Militant Bourgeois, an Existentialist Retreat, 2006, Airbrush painting on paper Without Thinking I-III, 2010, Airbrush painting on aluminum. Installation view (photo: Albrecht Pische)
Handfoot, 2006, Airbrush painting on paper; Anada, 2006, Airbrush painting on paper. Installation view (photo: Albrecht Pische)

Across the room, another couple of untitled airbrush paintings on aluminium represent a church and a smoke trail, two illustrations realized forThe Sky is not the limit, by Angie Keefer, presented at Liste (Basel), in 2009 with a special title used for the occasion: You Don’t Have To Understand Everything We Do For Profit From It.

A reference to social class is explicitly present in the title of Militant Bourgeois, an Existentialist Retreat, originally presented at SMBA, Amsterdam in 2006. What is visible of it at PRAXES is a drawing of a black cabin, with an opening that shows an interior made of geometrical forms, and a nest of ladders coming out from the back or from the top of it. With Militant Bourgeois Evans proposes a studio cabin for a ‘Spartan’ artist’s retreat in the outskirts of Amsterdam, inspired by the 1974 novel Concrete Island by J. G. Ballard. The cabin was meant to contain a few pieces of furniture, like an iron wood-burning stove with the ten-ladder like chimneys, suggested by Dutch patron Jan Six, who wanted to represent the multiple choices an artist is faced with during a residency, ideally isolated from society. Jan Six inspired Evans to reflect upon the status of an artist in a contemporary city like Amsterdam at a time when art funding was still widely available. How would this could work nowadays, within a panorama where the shortage of resources is the reality and not only an ascetic experience?
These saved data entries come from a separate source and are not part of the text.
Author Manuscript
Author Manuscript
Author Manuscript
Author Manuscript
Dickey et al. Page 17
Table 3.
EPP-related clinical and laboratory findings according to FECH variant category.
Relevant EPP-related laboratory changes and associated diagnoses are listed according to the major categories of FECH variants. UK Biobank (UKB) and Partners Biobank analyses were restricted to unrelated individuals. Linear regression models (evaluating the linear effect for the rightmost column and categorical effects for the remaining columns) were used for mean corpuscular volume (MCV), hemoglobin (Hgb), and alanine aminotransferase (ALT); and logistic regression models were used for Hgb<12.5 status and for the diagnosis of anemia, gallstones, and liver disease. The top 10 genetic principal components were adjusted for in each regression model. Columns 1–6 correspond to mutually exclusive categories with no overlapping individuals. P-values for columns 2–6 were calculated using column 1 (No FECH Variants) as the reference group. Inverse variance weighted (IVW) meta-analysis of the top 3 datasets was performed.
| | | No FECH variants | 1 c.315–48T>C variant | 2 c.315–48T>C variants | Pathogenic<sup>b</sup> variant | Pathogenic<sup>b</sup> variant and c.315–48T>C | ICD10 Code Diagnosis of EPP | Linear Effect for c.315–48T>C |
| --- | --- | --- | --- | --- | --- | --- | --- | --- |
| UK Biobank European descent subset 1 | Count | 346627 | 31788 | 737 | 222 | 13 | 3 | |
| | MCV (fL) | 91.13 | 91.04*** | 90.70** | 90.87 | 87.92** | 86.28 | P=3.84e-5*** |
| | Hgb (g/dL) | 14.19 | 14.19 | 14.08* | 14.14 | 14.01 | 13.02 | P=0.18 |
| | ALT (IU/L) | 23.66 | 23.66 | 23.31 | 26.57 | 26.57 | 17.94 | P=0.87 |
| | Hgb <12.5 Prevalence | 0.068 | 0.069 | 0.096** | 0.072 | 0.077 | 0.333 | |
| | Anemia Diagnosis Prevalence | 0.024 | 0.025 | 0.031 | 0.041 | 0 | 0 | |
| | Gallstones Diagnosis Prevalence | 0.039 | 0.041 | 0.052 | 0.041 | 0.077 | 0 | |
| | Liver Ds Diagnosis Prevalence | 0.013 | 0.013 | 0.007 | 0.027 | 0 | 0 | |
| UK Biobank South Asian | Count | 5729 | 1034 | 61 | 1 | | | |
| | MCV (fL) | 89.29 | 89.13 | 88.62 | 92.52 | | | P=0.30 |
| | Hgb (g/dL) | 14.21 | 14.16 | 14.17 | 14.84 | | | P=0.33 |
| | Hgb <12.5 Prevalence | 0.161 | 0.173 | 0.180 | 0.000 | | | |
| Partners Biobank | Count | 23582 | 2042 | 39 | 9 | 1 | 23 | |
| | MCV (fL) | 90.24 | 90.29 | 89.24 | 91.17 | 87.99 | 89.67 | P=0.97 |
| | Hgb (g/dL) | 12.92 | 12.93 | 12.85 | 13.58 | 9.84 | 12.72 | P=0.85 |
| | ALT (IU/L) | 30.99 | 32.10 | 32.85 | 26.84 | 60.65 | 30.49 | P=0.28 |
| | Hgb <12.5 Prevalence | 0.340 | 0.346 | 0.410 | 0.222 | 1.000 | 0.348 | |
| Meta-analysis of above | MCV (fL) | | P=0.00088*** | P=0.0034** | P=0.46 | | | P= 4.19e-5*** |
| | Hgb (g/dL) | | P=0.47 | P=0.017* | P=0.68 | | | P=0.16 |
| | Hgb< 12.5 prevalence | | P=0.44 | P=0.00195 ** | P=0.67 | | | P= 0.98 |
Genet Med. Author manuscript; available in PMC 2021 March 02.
Without Thinking I-III, 2010; Double Trophy, 2008. Installation view photo: Albrecht Pische

Without Thinking I-III, 2010; Double Trophy, 2008. Installation view photo: Albrecht Pische

Hat opens a cycle, which will disclose further perspectives on Chris Evans’s oeuvre in the next months with Hat (12 March – 19 April), Hat (23 April – 13 June) and Uniform (31 January – 13 June).